As crianças já podem começar a se preparar para receberem o Papai Noel, que chegará ao Praiamar Shopping, de Santos, no litoral paulista, dia 6 de novembro, sábado, às 17h00, na praça de alimentação. Os duendes ajudantes do Papai Noel vão cumprimentar o público e ensaiar músicas para saudar Noel. Depois da chegada ao shopping, ele vai receber as crianças no trono e dará uma volta pelos corredores do Praiamar com todos os duendes.

Os pequenos vão ficar encantados com a decoração Lollipop. Ursinhos com pirulitos enfeitarão o shopping, deixando o clima natalino ainda mais doce. Além disso, um trenzinho passará pela decoração, entretendo ainda mais a garotada. Outras surpresas estão sendo preparadas para deixar o Natal ainda mais divertido! Não deixe de conferir!

Big X-Picanha agora no Mogi Shopping

Conhecida por elaborar saborosos lanches com carnes filetadas e hambúrgueres com 100% de carne bovina, uma loja da rede Big X-Picanha acaba de ser inaugurada no Mogi Shopping, em Mogi das Cruzes (SP). A nova loja fica na Praça de Alimentação do centro de compras, bem ao lado do Spoleto e da Runner Academia.

Criciúma Shopping vence Mérito Lojista

O Criciúma Shopping (SC) foi um dos nove vencedores do Mérito Lojista 2010, premiação concedida pela Câmara de Dirigentes Lojistas (CDL) a cada dois anos para as pessoas e empresas que se destacaram ao longo do período. É a terceira edição do prêmio e para a definição dos ganhadores, o Instituto de Pesquisa Catarinense (IPC) entrevistou 400 pessoas das classes A e B e formadores de opinião de Criciúma no período de 13 a 16 de outubro de 2010.

Os concorrentes ao prêmio são escolhidos pela diretoria da CDL, imprensa e por meio de pesquisa sobre ações relevantes e de destaque no município. Nenhum dos concorrentes sabe antecipadamente que está disputando o prêmio. O Criciúma Shopping foi vencedor na categoria Melhor Evento de Varejo – Fashion Room Outono-Inverno 2010 – evento com a presença do ex-BBB Kadu. O BBbowling foi o vencedor na categoria Serviços de Entretenimento. O prêmio será entregue hoje (04/11), às 20h00, no Criciúma Clube.
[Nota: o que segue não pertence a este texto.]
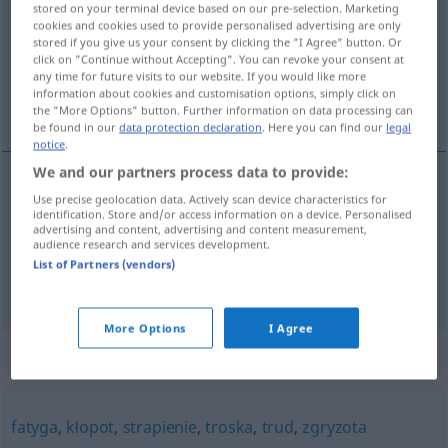
stored on your terminal device based on our pre-selection. Marketing
cookies and cookies used to provide personalised advertising are only
Overview of all translations
stored if you give us your consent by clicking the "I Agree" button. Or
click on "Continue without Accepting". You can revoke your consent at
(For more details, click/tap on the translation)
any time for future visits to our website. If you would like more
information about cookies and customisation options, simply click on
Sorge, Kummer
the "More Options" button. Further information on data processing can
be found in our
data protection declaration
. Here you can find our
legal
notice
.
We and our partners process data to provide:
Use precise geolocation data. Actively scan device characteristics for
Sorge
f
zmartwienie
identification. Store and/or access information on a device. Personalised
advertising and content, advertising and content measurement,
audience research and services development.
Kummer
m
zmartwienie
List of Partners (vendors)
More Options
I Agree
Synonyms for "zmartwienie"
fatyga
,
kłopot
,
strapienie
,
troska
,
trud
,
zgryzota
Brasil é 127º em ranking de facilidade para se fazer negócios

O Brasil aparece em 127º lugar em um ranking que avalia a facilidade de se fazer negócios em 183 países, elaborado pelo Banco Mundial. O estudo, intitulado Fazendo Negócios 2011 (Doing Business 2011), considera os fatores que afetam uma empresa durante seu “ciclo de vida”, incluindo abertura, comércio exterior, contratação de funcionários, aquisição de sede, pagamento de impostos e fechamento, entre outros.

No levantamento relativo a 2010, divulgado em setembro do ano passado, o Brasil estava em 129º lugar. No entanto, a posição foi revista devido a uma mudança nos indicadores utilizados na pesquisa, o que deixou o país em 124º. O primeiro colocado no estudo, mantendo a posição do ano passado – é Cingapura, seguido por Hong Kong, Nova Zelândia, Reino Unido e Estados Unidos. A última posição é de Chade.
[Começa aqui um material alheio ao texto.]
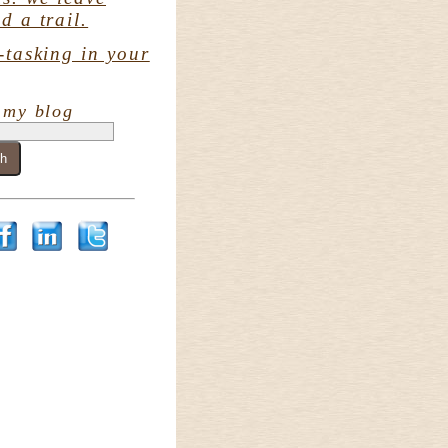
d a trail.
-tasking in your
 my blog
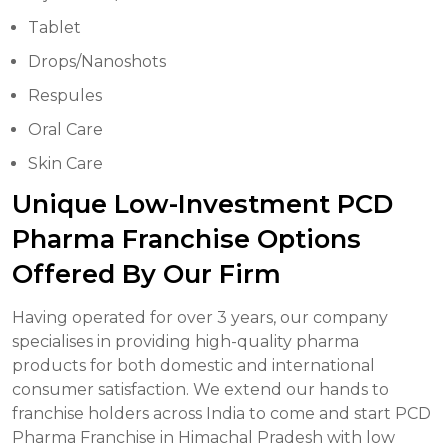
Tablet
Drops/Nanoshots
Respules
Oral Care
Skin Care
Unique Low-Investment PCD
Pharma Franchise Options
Offered By Our Firm
Having operated for over 3 years, our company
specialises in providing high-quality pharma
products for both domestic and international
consumer satisfaction. We extend our hands to
franchise holders across India to come and start PCD
Pharma Franchise in Himachal Pradesh with low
A economista Dahlia Khalifa, co-autora do relatório, afirma que o Brasil foi ultrapassado na lista por nações que implementaram um maior numero de medidas facilitadoras, mas diz que a posição do país deve ser vista como “estável”. O relatório destaca que o Brasil, no ano passado, ganhou pontos ao facilitar o processo de abertura de empresas ao melhorar a sincronia eletrônica entre a Receita Federal e as secretarias da Fazenda dos Estados.

Segundo Dahlia, o Brasil teve muitos ganhos nos últimos cinco anos. “Globalmente, o Brasil hoje se situa bem em termos de facilidade para se abrir um negócio, principalmente pelo baixo custo do processo”, diz a economista. O relatório também afirma que, de 2009 para cá, o país reduziu o número de procedimentos para se abrir um negócio, passando de 16 para 15.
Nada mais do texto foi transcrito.